Links to URLs that are escaped by $cfg{AntiSpam}{Clean} are left untouched. All
other links have $cfg{AntiSpam}{Options} added.
May all spammers burn in the fires of eternal damnation! (that goes for email too, folks)
--
CrawfordCurrie - 02 Apr 2005
We now have two methods to combat
WikiSpam, this and
BlackListPlugin, and they both work in different ways. This adds
rel='no follow' to all links except those specifically excluded, whilst
BlackListPlugin adds them only to new links (I assume it won't get added twice, not that it would cause much harm).
It's possable you might want to use the different methods on different areas of the site.
Therefore it would be nice if
DakarAntiSpamMeasures could be turned off on a per web basis.
Webs like Main/Sandbox don't get many people viewing their
WebChanges regularly, as they are mostly user pages and therefore somewhat offtopic to the rest of the site.
This means that links in them probably don't deserve to be followed as they are more than likely unrelated to the site.
They are also less likely to be policed by the general populus to remove wiki spam, leaving the job of policing them to admins. These webs would benefit from
DakarAntiSpamMeasures as it would mean that
WikiSpam in them could be ignored as harmless. It could be cleaned up periodically but there would be no need to check it every day.
Hovever other webs e.g. Codev & Plugins on this site, probably should allow following of their links because they are more than likely related to the content and focus of the site, and therefore deserving of a boost in
PageRank / Search Fu.
(How many links to other wiki's/sites that deserve to be indexed and gain rank are there in the Codev & Plugins webs?)
Changes to these areas of the site are followed closely by many people therefore they will mostly be self policing.

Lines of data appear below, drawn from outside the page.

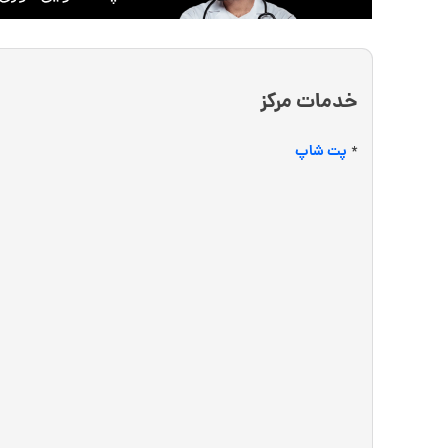
خدمات مرکز
پت شاپ
*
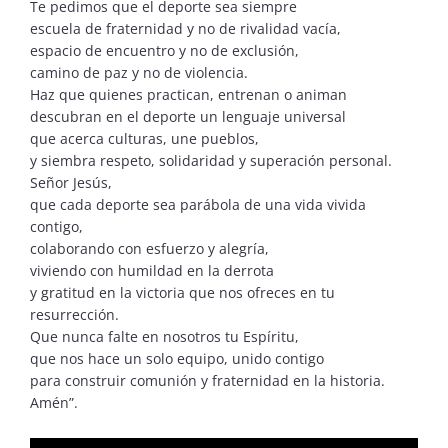
Te pedimos que el deporte sea siempre
escuela de fraternidad y no de rivalidad vacía,
espacio de encuentro y no de exclusión,
camino de paz y no de violencia.
Haz que quienes practican, entrenan o animan
descubran en el deporte un lenguaje universal
que acerca culturas, une pueblos,
y siembra respeto, solidaridad y superación personal.
Señor Jesús,
que cada deporte sea parábola de una vida vivida
contigo,
colaborando con esfuerzo y alegría,
viviendo con humildad en la derrota
y gratitud en la victoria que nos ofreces en tu
resurrección.
Que nunca falte en nosotros tu Espíritu,
que nos hace un solo equipo, unido contigo
para construir comunión y fraternidad en la historia.
Amén”.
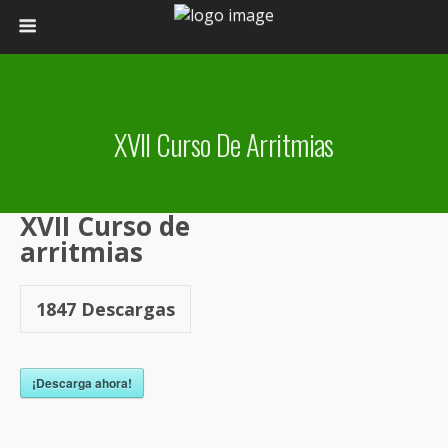
XVII Curso De Arritmias
XVII Curso de
arritmias
1847
Descargas
¡Descarga ahora!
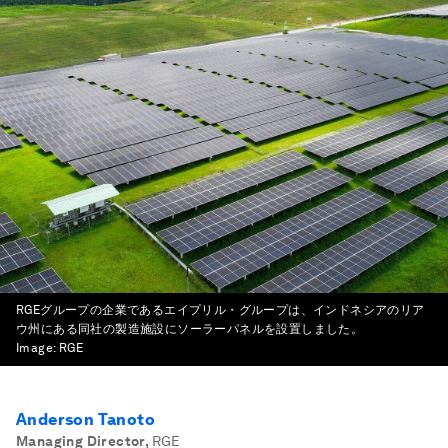
RGEグループの企業であるエイプリル・グループは、インドネシアのリア
ウ州にある同社の製造施設にソーラーパネルを設置しました。
Image:
RGE
Anderson Tanoto
Managing Director
,
RGE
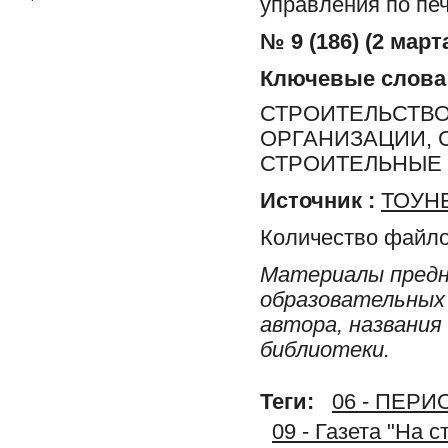
управления по печ
№ 9 (186) (2 марта
Ключевые слова
СТРОИТЕЛЬСТВО
ОРГАНИЗАЦИИ, 
СТРОИТЕЛЬНЫЕ
Источник :
ТОУНБ
Количество файло
Материалы предн
образовательных 
автора, названия
библиотеки.
Теги:
06 - ПЕР
09 - Газета "На 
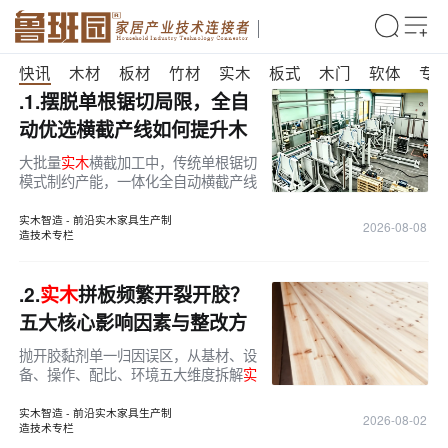
快讯
木材
板材
竹材
实木
板式
木门
软体
专
.1.
摆脱单根锯切局限，全自
动优选横截产线如何提升木
料加工产能!
大批量
实木
横截加工中，传统单根锯切
模式制约产能，一体化全自动横截产线
通过软硬件协同，实现木料从拆垛到成
品码垛的全流程自动化。
实木智造 - 前沿实木家具生产制
2026-08-08
造技术专栏
.2.
实木
拼板频繁开裂开胶？
五大核心影响因素与整改方
案!
抛开胶黏剂单一归因误区，从基材、设
备、操作、配比、环境五大维度拆解
实
木
拼板开胶、烧焦缺陷，配套标准化整
改工艺，适配
实木
集成材工厂落地。
实木智造 - 前沿实木家具生产制
2026-08-02
造技术专栏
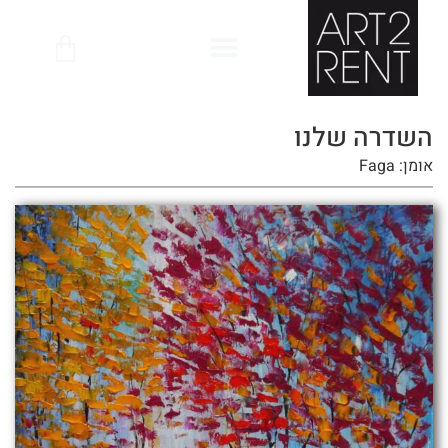
לתוכן
השדרה שלנו
אומן: Faga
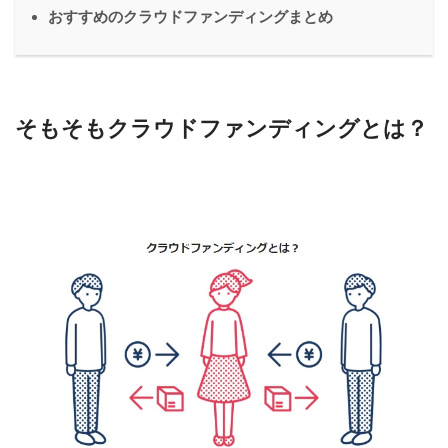
おすすめのクラウドファンディングまとめ
そもそもクラウドファンディングとは？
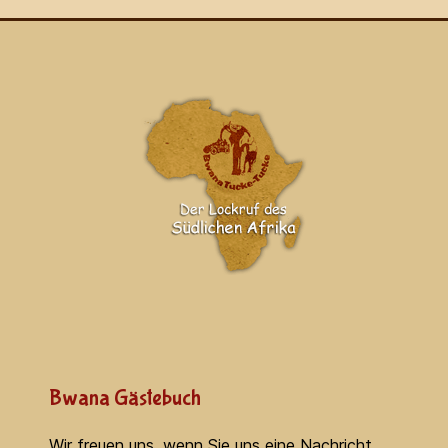
Bwana Gästebuch
Wir freuen uns, wenn Sie uns eine Nachricht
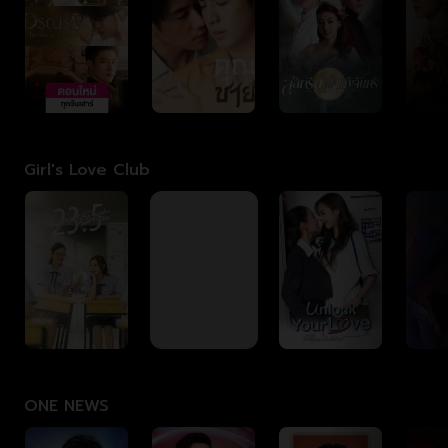
Girl's Love Club
ONE NEWS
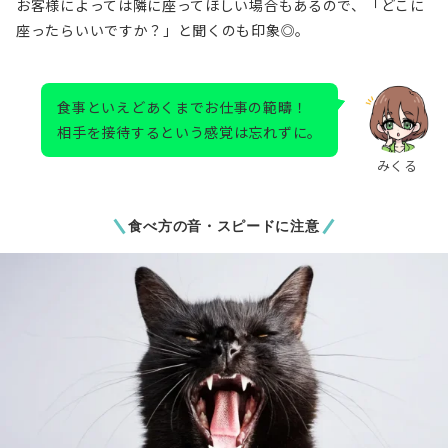
お客様によっては隣に座ってほしい場合もあるので、「どこに
座ったらいいですか？」と聞くのも印象◎。
食事といえどあくまでお仕事の範疇！
相手を接待するという感覚は忘れずに。
みくる
食べ方の音・スピードに注意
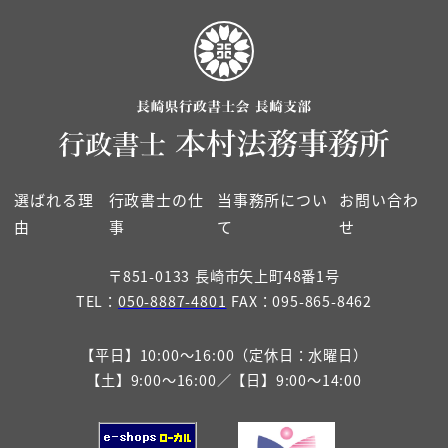
選ばれる理
行政書士の仕
当事務所につい
お問い合わ
由
事
て
せ
〒851-0133 長崎市矢上町48番1号
TEL：
050-8887-4801
FAX：095-865-8462
【平日】10:00～16:00（定休日：水曜日）
【土】9:00～16:00／【日】9:00～14:00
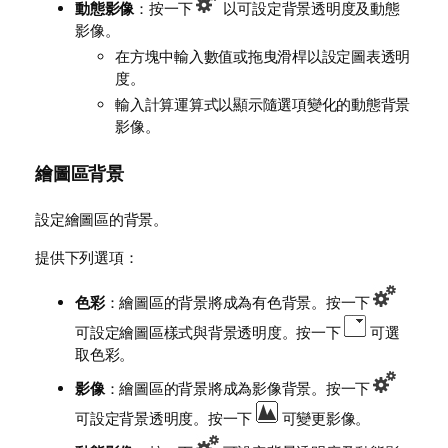
動態影像
：按一下
以可設定背景透明度及動態
影像。
在方塊中輸入數值或拖曳滑桿以設定圖表透明
度。
輸入計算運算式以顯示隨選項變化的動態背景
影像。
繪圖區背景
設定繪圖區的背景。
提供下列選項：
色彩
：繪圖區的背景將成為有色背景。按一下
可設定繪圖區樣式與背景透明度。按一下
可選
取色彩。
影像
：繪圖區的背景將成為影像背景。按一下
可設定背景透明度。按一下
可變更影像。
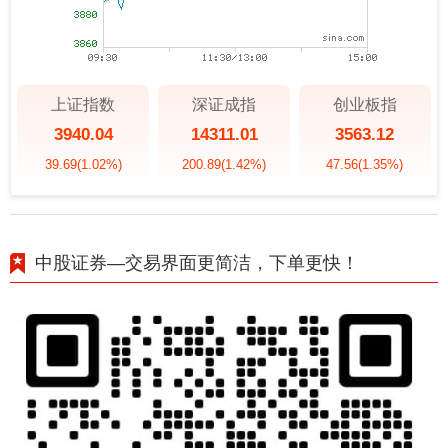
上证指数
深证成指
创业板指
3940.04
14311.01
3563.12
39.69
(1.02%)
200.89
(1.42%)
47.56
(1.35%)
中股证券—交易界面更简洁，下单更快！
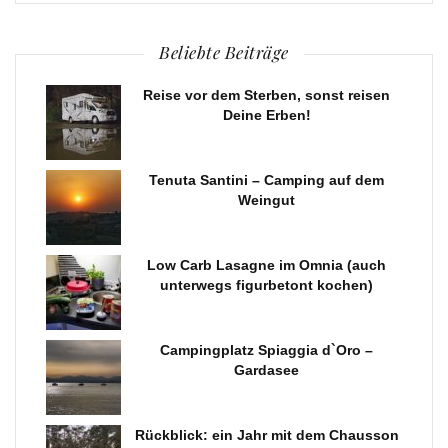
Beliebte Beiträge
Reise vor dem Sterben, sonst reisen
Deine Erben!
Tenuta Santini – Camping auf dem
Weingut
Low Carb Lasagne im Omnia (auch
unterwegs figurbetont kochen)
Campingplatz Spiaggia d`Oro –
Gardasee
Rückblick: ein Jahr mit dem Chausson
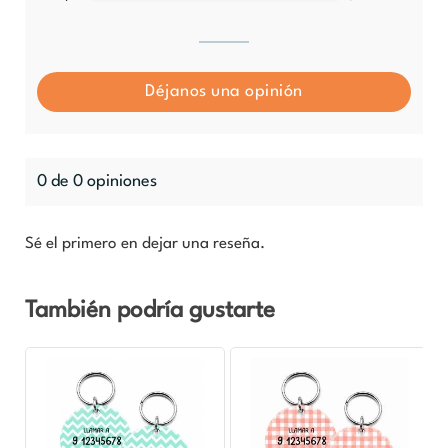
Déjanos una opinión
0 de 0 opiniones
Sé el primero en dejar una reseña.
También podría gustarte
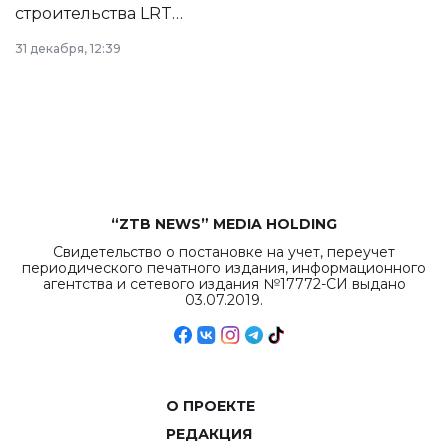
строительства LRT
в Астане из
31 декабря, 12:39
республиканского
бюджета достигло
рекордных
объемов.
“ZTB NEWS” MEDIA HOLDING
Свидетельство о постановке на учет, переучет
периодического печатного издания, информационного
агентства и сетевого издания №17772-СИ выдано
03.07.2019.
О ПРОЕКТЕ
РЕДАКЦИЯ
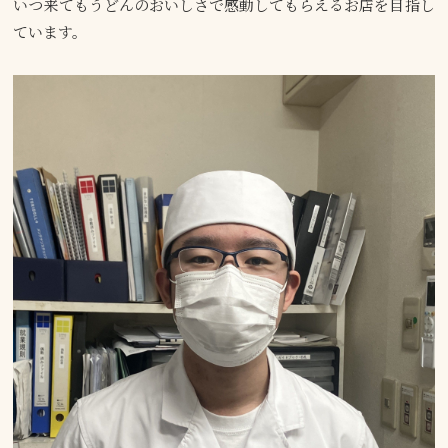
いつ来てもうどんのおいしさで感動してもらえるお店を目指し
ています。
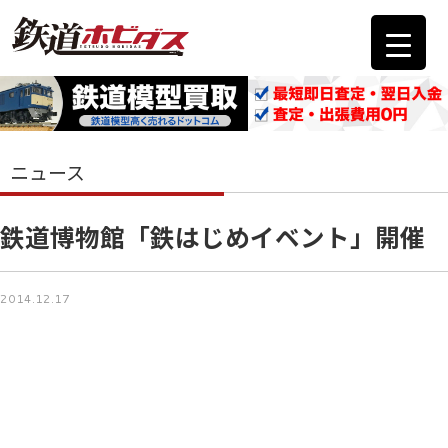
ニュース
鉄道博物館「鉄はじめイベント」開催
2014.12.17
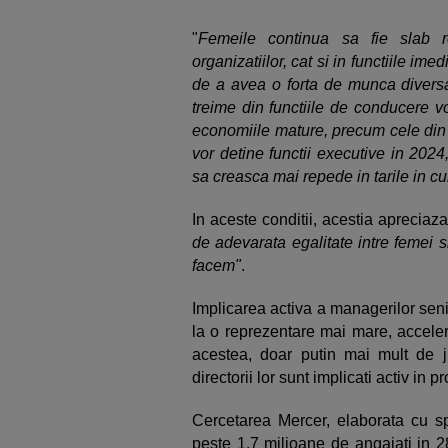
"
Femeile continua sa fie slab re
organizatiilor, cat si in functiile ime
de a avea o forta de munca divers
treime din functiile de conducere vo
economiile mature, precum cele din
vor detine functii executive in 2024
sa creasca mai repede in tarile in c
In aceste conditii, acestia apreciaz
de adevarata egalitate intre femei 
facem"
.
Implicarea activa a managerilor sen
la o reprezentare mai mare, accelera
acestea, doar putin mai mult de j
directorii lor sunt implicati activ in
Cercetarea Mercer, elaborata cu spr
peste 1,7 milioane de angajati in 2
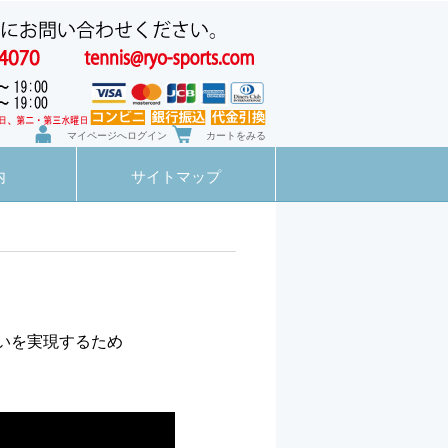
マイページへログイン
カートをみる
内
サイトマップ
いを実現するため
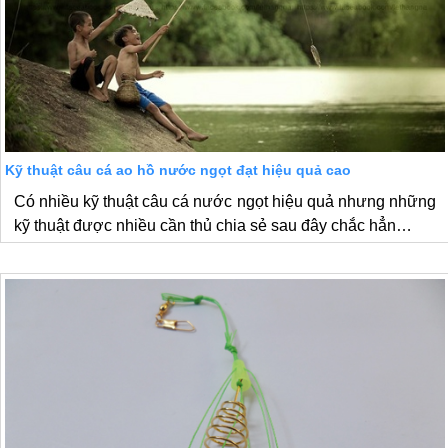
Kỹ thuật câu cá ao hồ nước ngọt đạt hiệu quả cao
Có nhiều kỹ thuật câu cá nước ngọt hiệu quả nhưng những
kỹ thuật được nhiều cần thủ chia sẻ sau đây chắc hẳn…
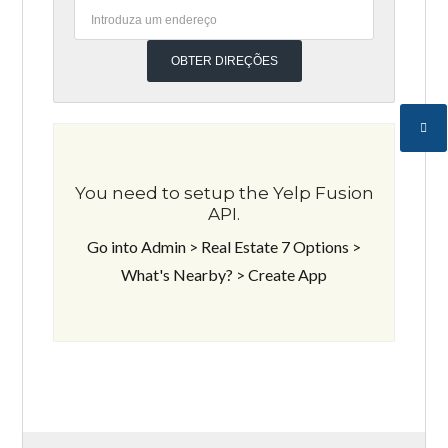
You need to setup the Yelp Fusion
API.
Go into Admin > Real Estate 7 Options >
What's Nearby? > Create App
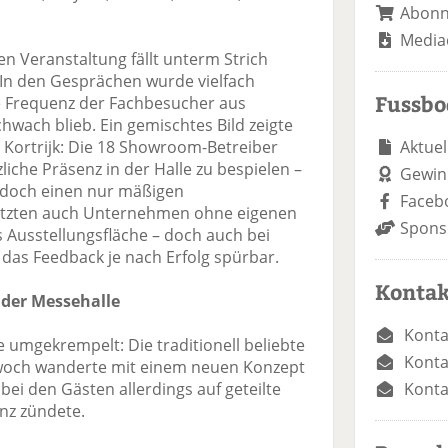
Abon
Media
en Veranstaltung fällt unterm Strich
. In den Gesprächen wurde vielfach
Fussb
e Frequenz der Fachbesucher aus
hwach blieb. Ein gemischtes Bild zeigte
Aktuel
n Kortrijk: Die 18 Showroom-Betreiber
zliche Präsenz in der Halle zu bespielen –
Gewin
edoch einen nur mäßigen
Faceb
nutzten auch Unternehmen ohne eigenen
Spons
 Ausstellungsfläche – doch auch bei
das Feedback je nach Erfolg spürbar.
Kontak
der Messehalle
Konta
gekrempelt: Die traditionell beliebte
Konta
woch wanderte mit einem neuen Konzept
Konta
 bei den Gästen allerdings auf geteilte
nz zündete.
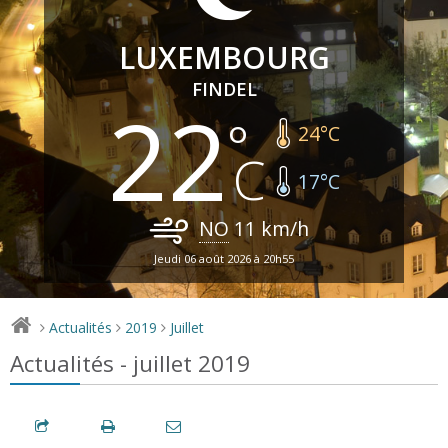
LUXEMBOURG
FINDEL
22
24
°C
17
°C
NO
11
km/h
Jeudi 06 août 2026 à 20h55
Actualités
2019
Juillet
>
>
>
Actualités - juillet 2019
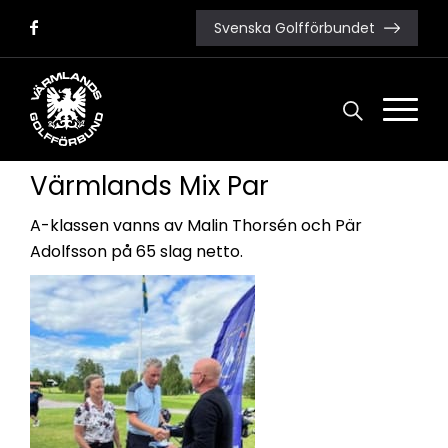
Svenska Golfförbundet
Söndag 23 juni gick den 3:e deltävlingen av
Värmlands Mix av stapeln, spelplats Sunne GK
och spelformen Irish Greensome.
Värmlands Mix Par
A-klassen
vanns av Malin Thorsén och Pär
Adolfsson på 65 slag netto.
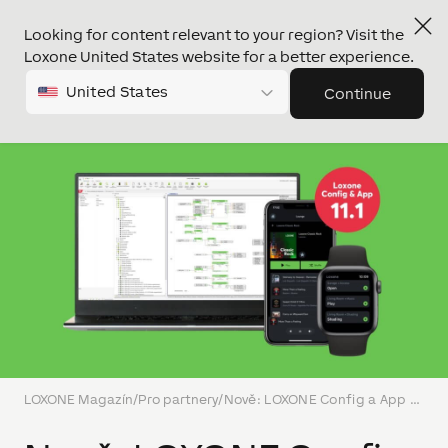
Looking for content relevant to your region? Visit the
Loxone United States website for a better experience.
United States
Continue
LOXONE Magazín
/
Pro partnery
/
Nově: LOXONE Config a App 11.1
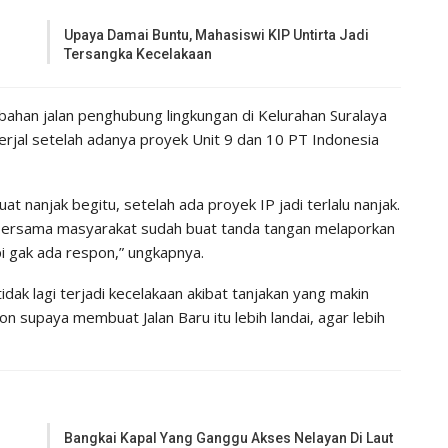
Upaya Damai Buntu, Mahasiswi KIP Untirta Jadi
Tersangka Kecelakaan
ubahan jalan penghubung lingkungan di Kelurahan Suralaya
erjal setelah adanya proyek Unit 9 dan 10 PT Indonesia
at nanjak begitu, setelah ada proyek IP jadi terlalu nanjak.
ya bersama masyarakat sudah buat tanda tangan melaporkan
pi gak ada respon,” ungkapnya.
idak lagi terjadi kecelakaan akibat tanjakan yang makin
n supaya membuat Jalan Baru itu lebih landai, agar lebih
Bangkai Kapal Yang Ganggu Akses Nelayan Di Laut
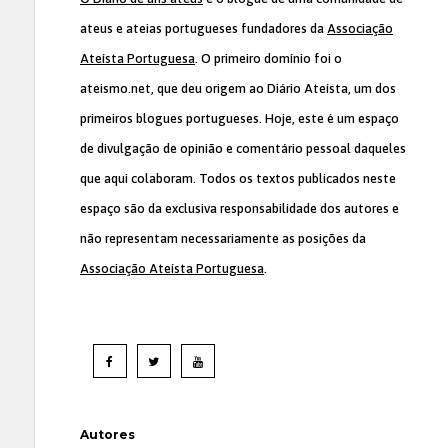
ateus e ateias portugueses fundadores da
Associação
Ateísta Portuguesa
. O primeiro domínio foi o
ateismo.net, que deu origem ao Diário Ateísta, um dos
primeiros blogues portugueses. Hoje, este é um espaço
de divulgação de opinião e comentário pessoal daqueles
que aqui colaboram. Todos os textos publicados neste
espaço são da exclusiva responsabilidade dos autores e
não representam necessariamente as posições da
Associação Ateísta Portuguesa
.
Autores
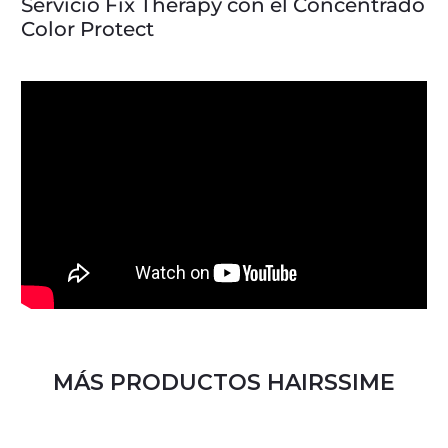
Servicio Fix Therapy con el Concentrado
Color Protect
MÁS PRODUCTOS HAIRSSIME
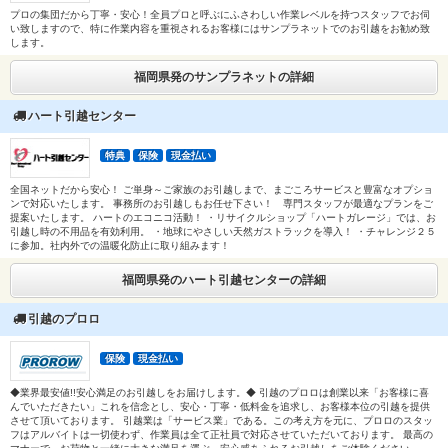
プロの集団だから丁寧・安心！全員プロと呼ぶにふさわしい作業レベルを持つスタッフでお伺
い致しますので、特に作業内容を重視されるお客様にはサンプラネットでのお引越をお勧め致
します。
福岡県発のサンプラネットの詳細
ハート引越センター
特典
保険
現金払い
全国ネットだから安心！ ご単身～ご家族のお引越しまで、まごころサービスと豊富なオプショ
ンで対応いたします。 事務所のお引越しもお任せ下さい！ 専門スタッフが最適なプランをご
提案いたします。 ハートのエコニコ活動！ ・リサイクルショップ「ハートガレージ」では、お
引越し時の不用品を有効利用。 ・地球にやさしい天然ガストラックを導入！ ・チャレンジ２５
に参加。社内外での温暖化防止に取り組みます！
福岡県発のハート引越センターの詳細
引越のプロロ
保険
現金払い
◆業界最安値!!安心満足のお引越しをお届けします。◆ 引越のプロロは創業以来「お客様に喜
んでいただきたい」これを信念とし、安心・丁寧・低料金を追求し、お客様本位の引越を提供
させて頂いております。 引越業は「サービス業」である。この考え方を元に、プロロのスタッ
フはアルバイトは一切使わず、作業員は全て正社員で対応させていただいております。 最高の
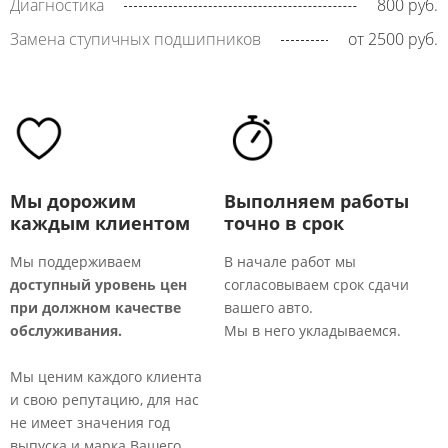
Диагностика
800 руб.
Замена ступичных подшипников
от 2500 руб.
Мы дорожим
Выполняем работы
каждым клиентом
точно в срок
Мы поддерживаем
В начале работ мы
доступный уровень цен
согласовываем срок сдачи
М
при должном качестве
вашего авто.
т
обслуживания.
Мы в него укладываемся.
р
о
Мы ценим каждого клиента
к
и свою репутацию, для нас
п
не имеет значения год
выпуска и марка Вашего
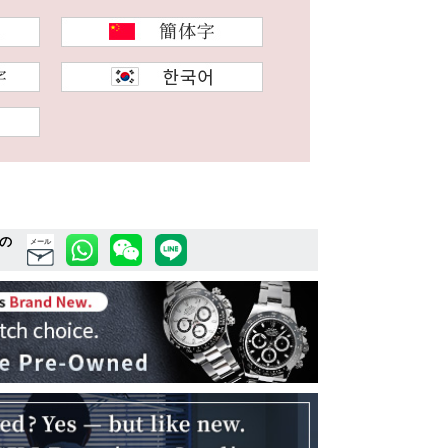
の
メール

BlackListPlugin would only be needed to stop any
WikiSpam that does appear from being indexed before someone can clean it up.
On the other hand closing down some areas of a site whilst opening up other areas may move the spam from Main/Sandbox where it is currently to the other webs, which could end up annoying legitimate users.
Although since the net effect should be that no spam gets indexed you'd hope that the spammers would move elsewhere before you had to totally lock down the site.
I'd certainly like to try it.
--
SamHasler - 03 Apr 2005